Além da medicina: tratamento à base de cannabis cura preconceitos
Ao T5, paciente e membro da Abrace falam sobre tratamentos com Canabidiol
No início deste ano, um acidente de trânsito em João Pessoa mudou a vida de Daniel Lima, de 38 anos. Mesmo sem deixar lesões físicas graves, o episódio resultou em um quadro de ansiedade, transtorno de pânico e início de depressão. Essa condição o levou a começar um tratamento à base de Canabidiol (CBD), uma substância extraída da Cannabis (maconha).
Desde que passou a usar o CBD, o policial penal contou que foi revertendo a situação. Aliado ao acompanhamento psicológico, o potencial terapêutico da substância refletiu, entre outros benefícios, na qualidade do sono e controle dos pensamentos ansiosos.
“Na primeira semana do tratamento, eu já senti muita diferença. E é um processo gradativo. Hoje, tenho um sono tranquilo além de outros benefícios, porque é um óleo que tem substâncias anti-inflamatórias, de regeneração muscular. Para mim, faz muito bem”
A condição de Daniel, porém, não seria completada com as novas regras para tratamentos à base de Canabidiol. Isso porque, uma resolução do Conselho Federal de Medicina (CFM), revogada após críticas de entidades, médicos e membros da sociedade civil, limitava a prescrição do CBD apenas para dois tipos de epilepsia ou esclerose tuberosa.
“Com as novas limitações e o fim do tratamento, provavelmente, eu precisaria tomar algum medicamento químico, o que eu não gostaria”, disse Daniel.

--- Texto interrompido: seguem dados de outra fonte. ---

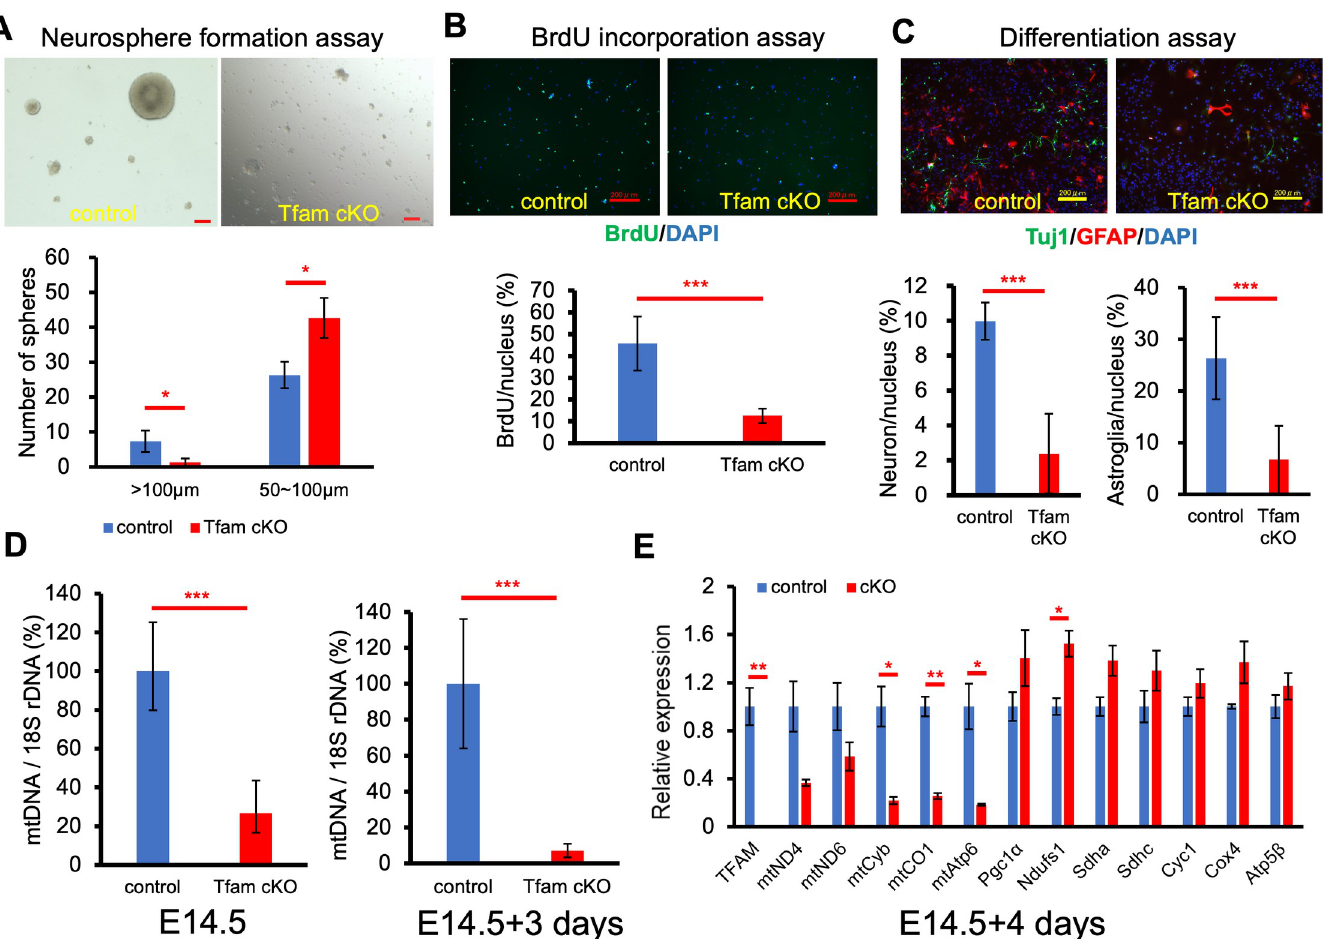
Fig 2. Neurosphere analysis. (A) Neurosphere formation assay. Representative images are shown. The number and the size of the spheres were measured, and the distribution of sphere number based on sphere size is shown. At least three independent clones per genotype were measured. Scale bars, 100 μ m. Graph shows means ± SD. � P < 0.05. (B) BrdU incorporation assay. Cultured NSCs were incubated with 10 μ M BrdU for 2 h and incorporated BrdU was detected using an anti-BrdU antibody. BrdU positive cells were counted. Graph shows means ± SD. ��� P < 0.001. At least two independent clones per genotype were measured. Scale bars, 200 μ m. (C) Differentiation of NSCs. NSCs on coverslips were cultured in differentiation medium for 7 days. Neurons and astroglia were detected by immunostaining with anti- Tuj1 and anti-GFAP antibodies, respectively. DAPI was used for nuclear staining. Graph shows means ± SD. ��� P < 0.001. At least three independent clones per genotype were measured. Scale bars, 200 μ m. (D) The relative mtDNA copy number analysis. The amount of mtDNA was measured by qRT-PCR using the 18S rRNA gene for normalization. Graph shows the control as 100%. DNA in the left panel was isolated from cortex cells at E14.5 and DNA in the right panel were isolated from 3-day cultured neurospheres. Graph shows means ± SD. n = 3 per group. ��� P < 0.001. (E) Relative expression analysis of mtDNA- and nDNA-encoded OXPHOS genes. The expression levels of each gene were normalized with the expression levels of β -actin. Graph shows means ± SD. n = 3 per group. � P < 0.05; �� P < 0.01.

Após revogar a norma, o CFM abriu uma consulta pública para que qualquer pessoa possa opinar sobre cada um dos artigos da resolução. Esse processo segue até o próximo dia 23 de dezembro. Segundo o Conselho Federal, os dados de quem participar da consulta vão ficar sob sigilo.
CULTIVANDO DIÁLOGO
A abertura de uma consulta pública sobre o uso da Cannabis é uma ferramenta importante. Mas especialistas defendem que ainda é preciso avançar, dando mais espaço para a temática no debate público.
A Associação Brasileira de Apoio Cannabis Esperança (Abrace), localizada em João Pessoa, acompanha as movimentações sobre o uso medicinal da Cannabis. Mas, para o fundador e diretor-executivo da Abrace, Cassiano Gomes, a temática não deve avançar com a consulta pública. “Eu acredito que nada vai mudar. Por isso, é necessário que a gente continue o debate, que mostre à sociedade a importância do uso medicinal da Cannabis", disse.

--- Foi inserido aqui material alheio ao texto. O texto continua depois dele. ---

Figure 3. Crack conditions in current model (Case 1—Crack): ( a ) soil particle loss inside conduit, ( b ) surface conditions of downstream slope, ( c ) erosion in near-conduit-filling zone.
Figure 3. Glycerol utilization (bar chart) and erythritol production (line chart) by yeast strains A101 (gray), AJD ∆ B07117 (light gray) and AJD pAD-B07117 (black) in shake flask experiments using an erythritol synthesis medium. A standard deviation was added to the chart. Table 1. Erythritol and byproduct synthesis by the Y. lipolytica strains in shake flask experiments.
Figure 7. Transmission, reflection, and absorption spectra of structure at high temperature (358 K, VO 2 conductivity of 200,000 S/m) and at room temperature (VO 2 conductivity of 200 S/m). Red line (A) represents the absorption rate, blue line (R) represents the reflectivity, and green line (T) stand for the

Afetado diretamente pelas discussões sobre tratamentos à base de Canabidiol, Daniel Lima também acredita que é preciso ampliar o debate.

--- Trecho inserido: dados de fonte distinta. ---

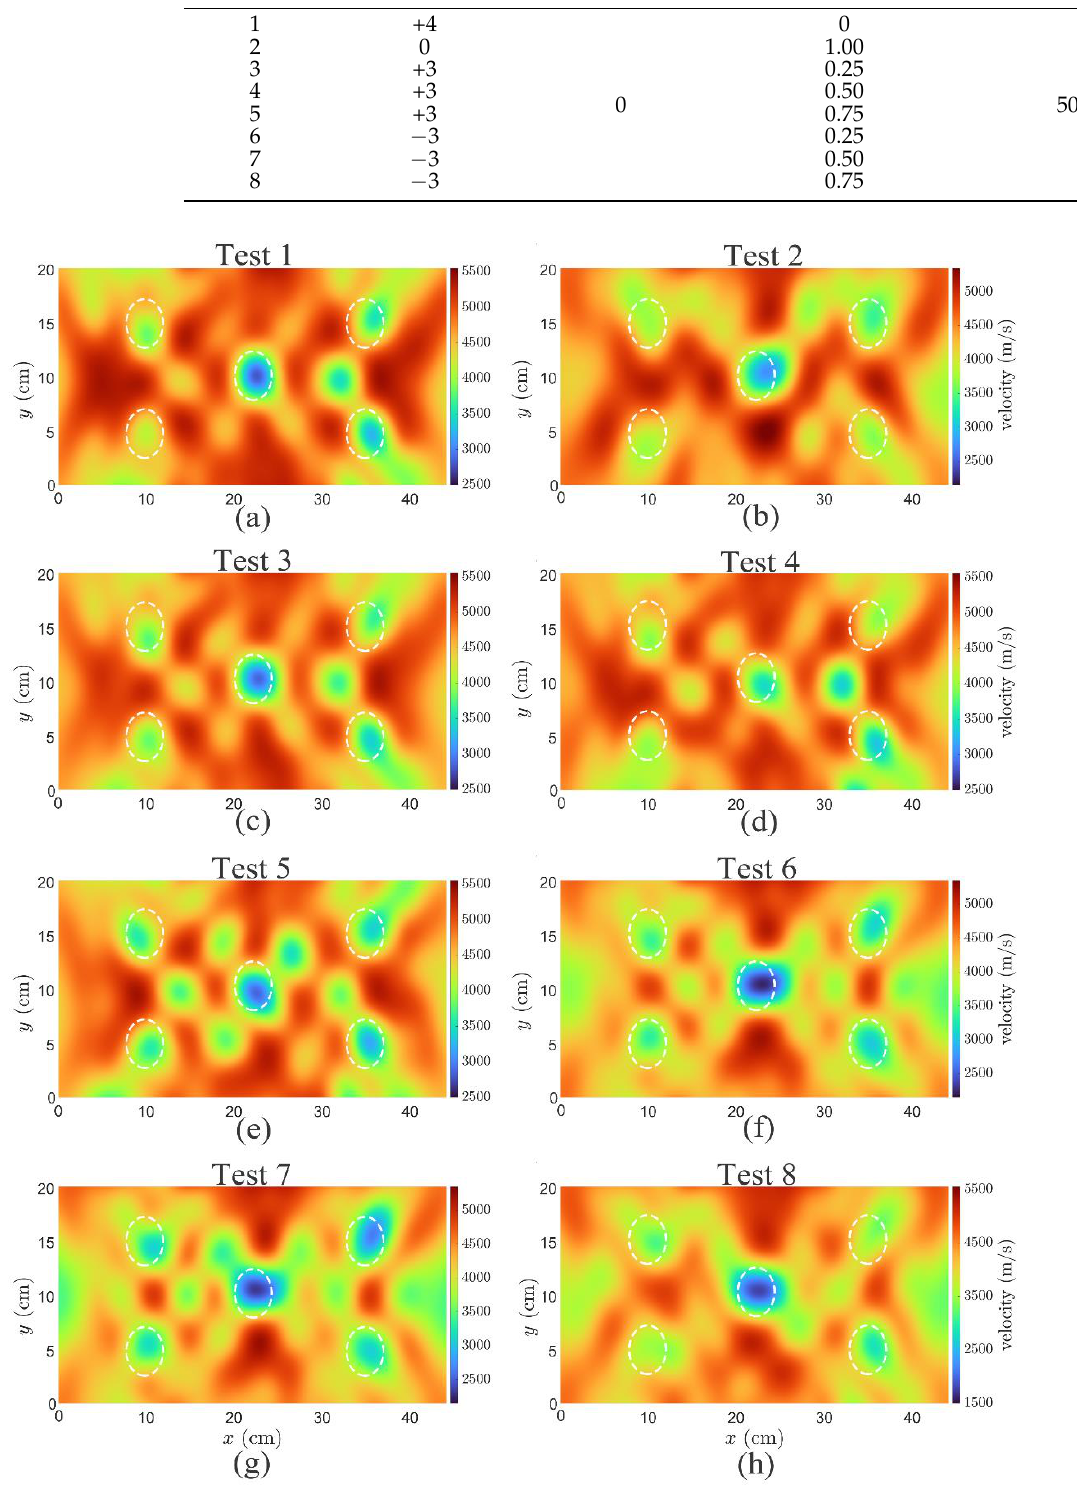
Figure 14. Tomographic results of FAAT in robustness tests with different systematic errors and random noises. Different color bars are used in the visualization results due to the large variation in wave velocity. The white dotted lines delineate the original anomalous areas.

“Ainda existe muito preconceito porque como é um óleo extraído da planta maconha. Muita gente acha que as pessoas que fazem uso do óleo ficam alucinadas, drogadas. Mas não é uma droga que vai entorpecer”
Para Cassiano, o tabu vem por parte de autoridades conservadoras que veem no tratamento com Cannabis "uma ameaça aos laboratórios, indústrias e, inclusive, à classe médica. Porque agora, definitivamente, existe um medicamento eficaz".
"A gente sabe que a Cannabis é um grande divisor de água na vida de muitos pacientes. E os testemunhos bastam para que a gente veja que não estamos falando de se drogar. Já é bem nítido que estamos lutando pelo uso medicinal. E esse medicamento tem resultados incríveis. São centenas e centenas de testemunhos e, para mim, isso basta”
ABRACE
Em João Pessoa, a Abrace Esperança ajuda famílias com doenças raras no tratamento com a Cannabis. A associação, sem fins lucrativos, foi autorizada desde 2017 pela Justiça brasileira a cultivar e fornecer derivados da Cannabis sativa aos associados em forma de óleos e pomadas.
“A Abrace, hoje,carrega 37 mil pacientes, testemunhos, vidas. Somos a maior associação do Brasil. Então, a gente carrega a responsabilidade de conduzir as outras associações", pontuou o fundador da Abrace. "Tentamos conseguir espaço no Congresso para garantir um acesso maior do uso medicinal da Cannabis no Brasil”.